* [Excerpt]
********************

Dialogue@ZJU: With LI Zirui from College of Energy Engineering

[Message from the editor: LI Zirui, a doctoral student from College of Energy Engineering, is one of the recipients of the 12th “Top Ten Students” of Zhejiang University. Insightful, inventive and industrious, LI strives on his way to a scientist with the commitment to realizing a blueprint with “zero-carbon buildings”. In this dialogue, we will learn more about his growth trajectory as a researcher as well as an innovator.]

Q1: Congratulations on your prize-winning. You strikes the audience as a youth imbued with research enthusiasm, so let’s get started with your major. What drove you to study energy engineering in your undergraduate period? When choosing your study path, have you actually foreseen the world would turn to clean energy as it is nowadays?

LI: The initial reason for my choice of major is actually related to my hometown, Anshan, Liaoning Province. ANSTEEL, a well-known steel industry in my hometown, was the first resumed construction steel enterprise in China. The development of heavy industry brought about rapid economic growth, but it was also accompanied by environmental pollution, say, smog. Since then, I have been thinking about a question, how to avoid the impact of traditional energy on the environment in the industrial revolution? Is there a cleaner and more efficient way to use energy? Based on this, after entering Zhejiang University, I firmly chose the major of Energy and Environmental Systems Engineering. Later, after entering the doctoral stage, I continue to study the medium-and-low-temperature phase change energy storage technology for low-carbon heating supply as my research direction.

********************

* [Record set]
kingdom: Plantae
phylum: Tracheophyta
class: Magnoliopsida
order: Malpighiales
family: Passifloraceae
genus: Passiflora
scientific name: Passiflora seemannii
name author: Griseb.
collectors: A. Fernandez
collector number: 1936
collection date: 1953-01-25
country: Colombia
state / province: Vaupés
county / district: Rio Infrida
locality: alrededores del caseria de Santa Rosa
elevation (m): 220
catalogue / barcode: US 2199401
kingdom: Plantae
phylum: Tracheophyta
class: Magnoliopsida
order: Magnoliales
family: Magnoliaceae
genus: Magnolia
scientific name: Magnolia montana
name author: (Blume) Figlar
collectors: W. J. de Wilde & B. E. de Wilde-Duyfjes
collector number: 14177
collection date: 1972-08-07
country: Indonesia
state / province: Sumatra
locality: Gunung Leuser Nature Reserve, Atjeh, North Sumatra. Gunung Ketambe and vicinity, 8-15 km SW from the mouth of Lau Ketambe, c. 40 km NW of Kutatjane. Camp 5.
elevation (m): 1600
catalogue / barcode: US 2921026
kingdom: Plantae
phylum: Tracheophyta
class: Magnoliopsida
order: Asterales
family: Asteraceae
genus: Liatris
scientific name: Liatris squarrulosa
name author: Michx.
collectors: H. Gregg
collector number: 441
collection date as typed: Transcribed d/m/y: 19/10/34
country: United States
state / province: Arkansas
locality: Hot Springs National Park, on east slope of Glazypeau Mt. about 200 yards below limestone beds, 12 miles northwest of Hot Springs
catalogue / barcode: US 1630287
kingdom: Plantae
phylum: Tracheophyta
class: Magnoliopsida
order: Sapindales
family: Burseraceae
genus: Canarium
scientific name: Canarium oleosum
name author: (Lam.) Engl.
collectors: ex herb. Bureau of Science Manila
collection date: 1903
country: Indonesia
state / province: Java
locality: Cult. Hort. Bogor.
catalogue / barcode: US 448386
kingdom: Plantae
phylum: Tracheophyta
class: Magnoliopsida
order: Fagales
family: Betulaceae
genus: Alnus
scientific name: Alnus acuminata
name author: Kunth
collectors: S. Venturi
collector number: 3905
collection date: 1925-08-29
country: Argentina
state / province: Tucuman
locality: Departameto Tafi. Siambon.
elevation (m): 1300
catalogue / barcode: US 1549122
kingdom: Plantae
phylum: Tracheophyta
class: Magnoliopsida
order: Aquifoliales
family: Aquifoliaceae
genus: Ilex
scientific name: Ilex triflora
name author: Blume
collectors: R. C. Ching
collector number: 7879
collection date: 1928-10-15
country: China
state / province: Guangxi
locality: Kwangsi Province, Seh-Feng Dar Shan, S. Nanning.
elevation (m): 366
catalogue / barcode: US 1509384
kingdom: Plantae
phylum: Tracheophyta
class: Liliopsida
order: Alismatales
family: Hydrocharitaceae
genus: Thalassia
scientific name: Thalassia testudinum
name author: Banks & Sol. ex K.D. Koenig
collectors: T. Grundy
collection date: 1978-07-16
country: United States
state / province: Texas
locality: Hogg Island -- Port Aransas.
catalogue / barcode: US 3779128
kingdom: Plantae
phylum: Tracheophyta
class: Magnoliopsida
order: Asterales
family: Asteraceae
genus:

********************

* [Goals]
A – According to the interview, what is LI Zirui's hometown?
B – Copy the stretch of the interview from "[Message from the" through "it is nowadays?", swapping "blueprint" for "vision".
The entries have nothing to do with this.

* [Answers to the problems]
A – Anshan, Liaoning Province.

B –
[Message from the editor: LI Zirui, a doctoral student from College of Energy Engineering, is one of the recipients of the 12th “Top Ten Students” of Zhejiang University. Insightful, inventive and industrious, LI strives on his way to a scientist with the commitment to realizing a vision with “zero-carbon buildings”. In this dialogue, we will learn more about his growth trajectory as a researcher as well as an innovator.]

Q1: Congratulations on your prize-winning. You strikes the audience as a youth imbued with research enthusiasm, so let’s get started with your major. What drove you to study energy engineering in your undergraduate period? When choosing your study path, have you actually foreseen the world would turn to clean energy as it is nowadays?